My child has bad friends: what to do

"Do not talk with Vanya, he is a badass! Katya has a dysfunctional family, such friendship will not teach anything good! And so that we will not see you next to Maxim either!" How often do parents disapprove of their child’s choice of friends? Is it right to intervene in these issues, or is it worth it to let your child decide with whom to communicate? In what situations is adult help still necessary, and where does it only harm?

“Unwanted” friends are children who are not like your child, whose behavior does not fit into the moral framework of society. How to convey to a child information with whom he should be friends, and with whom not. And how not to hurt his feelings?

My child has bad friends

At the youngest two-three year olds, children do not have a clear understanding of friendship, awareness comes already in school years. Toddlers communicate with those who happen to be nearby. The social circle is constantly changing and depends on what kind of sandbox a child plays today. When for some reason the parents are not satisfied with the environment of the baby, it is enough to change the place of walks. The child himself will not remember with whom he played yesterday. The situation is more complicated in kindergarten, where groups have already been formed, and the child spends a lot of time with other children. But here, in the usual sense, there is no friendship yet. Children quickly wean from each other. The first true friends appear at school, and it is quite difficult to influence the choice of a child.

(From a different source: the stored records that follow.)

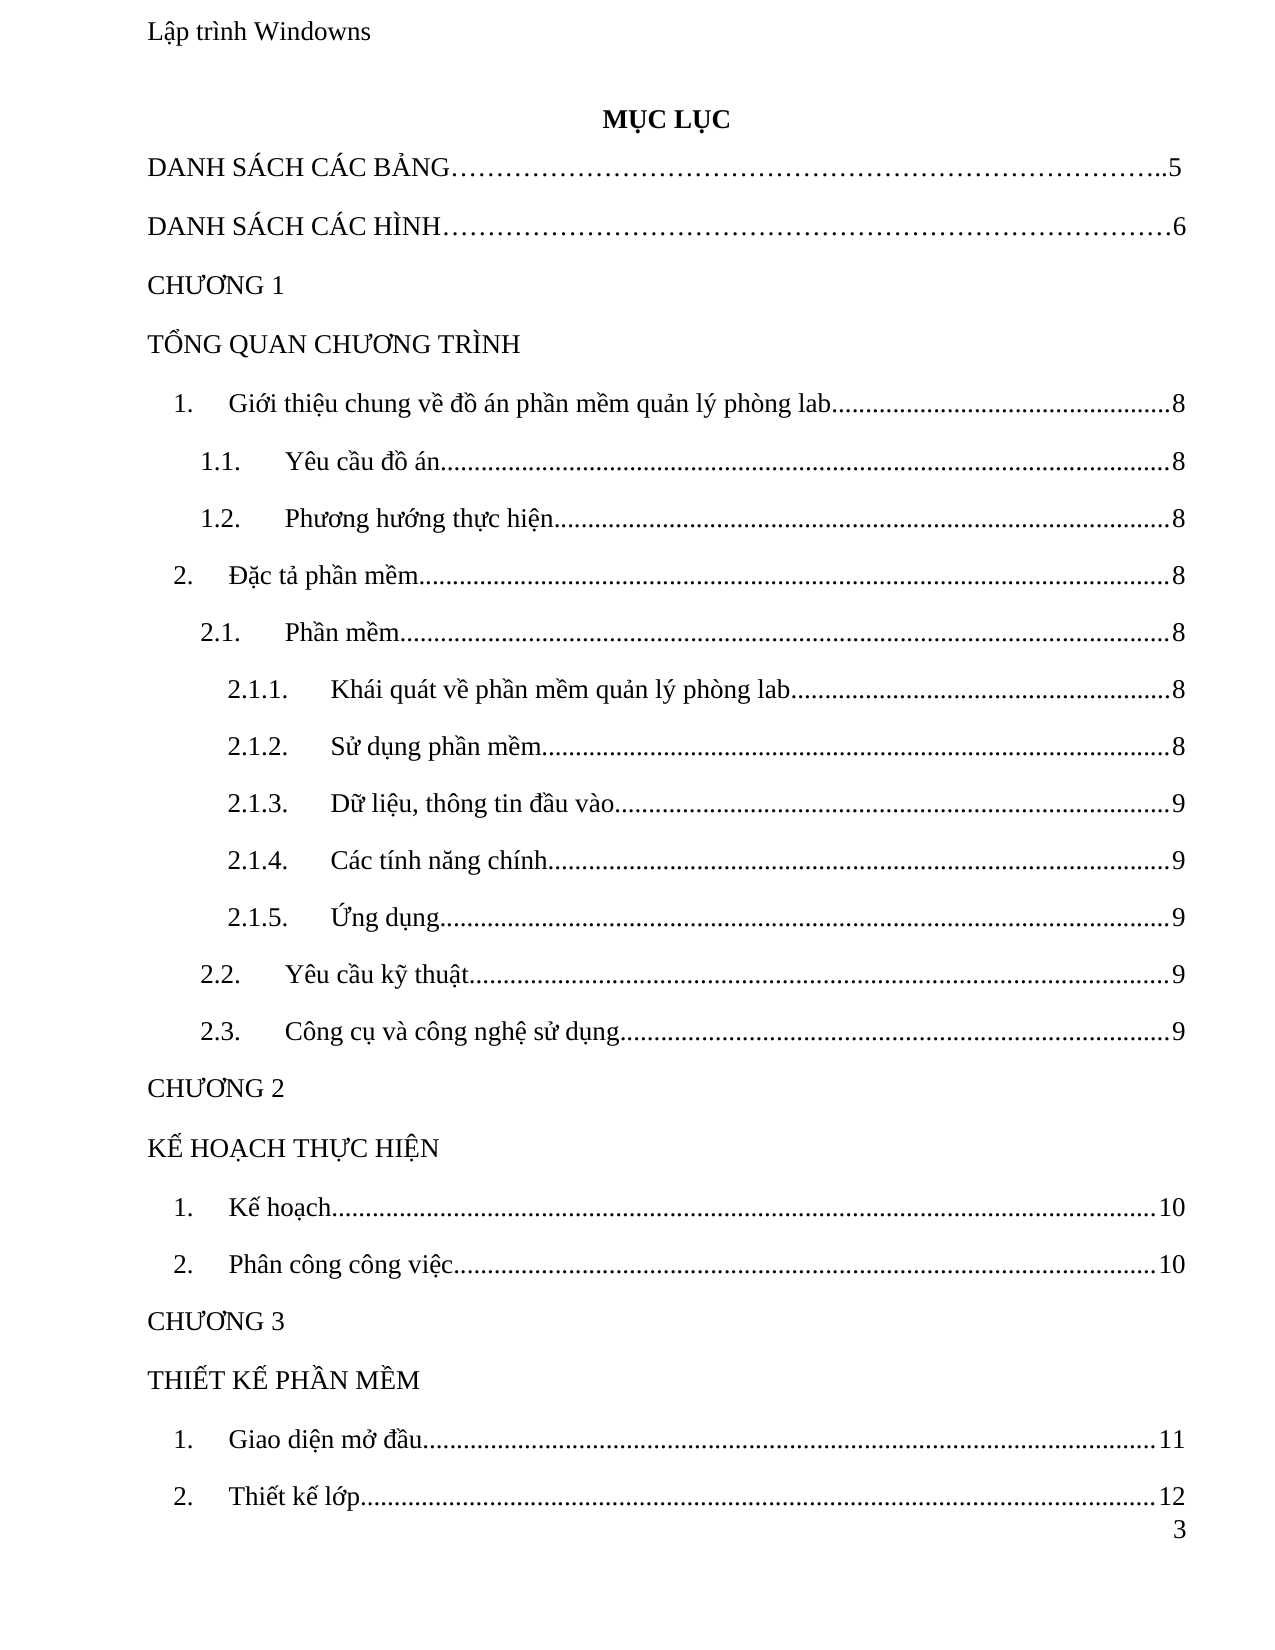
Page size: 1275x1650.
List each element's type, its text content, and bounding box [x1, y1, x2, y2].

text 1.2. Phương hướng thực hiện 8 [200, 502, 1186, 533]
text 2. Phân công công việc 10 [173, 1248, 1186, 1279]
text 1. Giới thiệu chung về đồ án phần mềm quản lý phòng lab 8 [173, 388, 1186, 419]
text 2. Đặc tả phần mềm 8 [173, 559, 1186, 590]
text 2.1.1. Khái quát về phần mềm quản lý phòng lab 8 [227, 673, 1186, 704]
text CHƯƠNG 3 [147, 1305, 1186, 1336]
text 2.1.4. Các tính năng chính 9 [227, 844, 1186, 875]
text 1. Giao diện mở đầu. 11 [173, 1423, 1186, 1454]
text MỤC LỤC [147, 103, 1186, 135]
text 2.1.2. Sử dụng phần mềm 8 [227, 730, 1186, 761]
text CHƯƠNG 1 [147, 269, 1186, 300]
text 1. Kế hoạch 10 [173, 1191, 1186, 1222]
text KẾ HOẠCH THỰC HIỆN [147, 1132, 1186, 1163]
text THIẾT KẾ PHẦN MỀM [147, 1364, 1186, 1395]
text 1.1. Yêu cầu đồ án 8 [200, 445, 1186, 476]
text 2.1. Phần mềm. 8 [200, 616, 1186, 647]
text 2.3. Công cụ và công nghệ sử dụng 9 [200, 1016, 1186, 1047]
text 2.1.5. Ứng dụng 9 [227, 901, 1186, 932]
text 2.2. Yêu cầu kỹ thuật 9 [200, 958, 1186, 989]
text 2.1.3. Dữ liệu, thông tin đầu vào 9 [227, 787, 1186, 818]
text CHƯƠNG 2 [147, 1073, 1186, 1104]
text 2. Thiết kế lớp. 12 [173, 1481, 1186, 1512]
text DANH SÁCH CÁC BẢNG……………………………………………………………………..5 [147, 151, 1186, 182]
text DANH SÁCH CÁC HÌNH………………………………………………………………………6 [147, 210, 1186, 241]
text TỔNG QUAN CHƯƠNG TRÌNH [147, 328, 1186, 359]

How children choose friends at school

No wonder they say "you can’t deceive children." They are sincere in the manifestations of emotions and feel false in relation to themselves. From here we can single out the principles of the child’s choice of friends.

  1. Children are friends with those with whom they like to communicate. Boys and girls converge on the background of common interests and activities. Masha and Katya go dancing together, and Dima and Vasya play the same computer game. They have something to talk about and what to learn from each other.
  2. Schoolchildren do not look at religion and the material situation of a comrade. On the contrary, differences are of additional interest. A child from a wealthy family, sometimes you may want to know how ordinary people live, and a Christian becomes interested in the history of Islam. There is nothing terrible about this.
  3. Friendships often lack benefits. The child is unlikely to be friends only because someone is useful to him. Dvoechniki, of course, write off the excellent students, but they specially build units of themselves as great friends.
  4. Children are looking in friends for something that they themselves lack. If the child has contacted a bully, most likely, he lacks confidence. Complementing the qualities of each other. With age, an understanding of the self is formed, so children are less likely to imitate each other.

Look critically at the parenting methods that you use. If a child is attracted to “bad” children, then he involuntarily tries to draw courage and independence from them.Perhaps you are driving the child into too tight a framework, preventing him from turning around and feeling himself a personality. Scolding bullies so that the child is not friends with them, you can achieve the opposite effect. The inevitable stage of growing up is rebellion, from here they can disagree with you and communicate in spite.

how-children-choose-friends

Methods of interaction with the child

Friends are not chosen for nothing, there is always a reason. Your neighbor boy seems to be a little sloppy, but your son stubbornly talks to him. That's because he saw how he heroically rescued a kitten from the roof of a two-story house. Parents are not always able to discern the good qualities that children see. Try to be more attentive to the stories of the child, establish good relations with the parents of friends, watch the development of friendship from the side, but do not intervene without unnecessary necessity. Friendship and communication are the basis of development, and the parent's task is to gently guide the child in order to avoid negative consequences.

Emergencies in which there is a place for alcohol, drugs or offenses is a special case. Here you need to clearly define the boundaries.

An atmosphere of mutual understanding in the family will be a good help in the processes of influence. When a child willingly shares experiences and talks about new acquaintances, it is easier to control the situation. If your friends do not seem very good to you, do not rush to conclusions. A bully can be a true friend, and a loser can be a successful athlete. Let the child invite a friend to his home. This will provide an opportunity to meet in person and draw the right conclusions about the person.

Take a closer look at how they communicate among themselves, whether there are elements of imitation. If you identify a negative impact on your child, when, for example, there is an unequal relationship between them and someone obeys someone, talk to him tactfully. Inadvertently, tell a story from personal experience, albeit a fictional one, about what you fear. Your task is to give the child information, to warn him, leaving the choice to him. Try to talk more about relationships. Talk about what real friendship should be. So the child will be easier to navigate in a particular situation.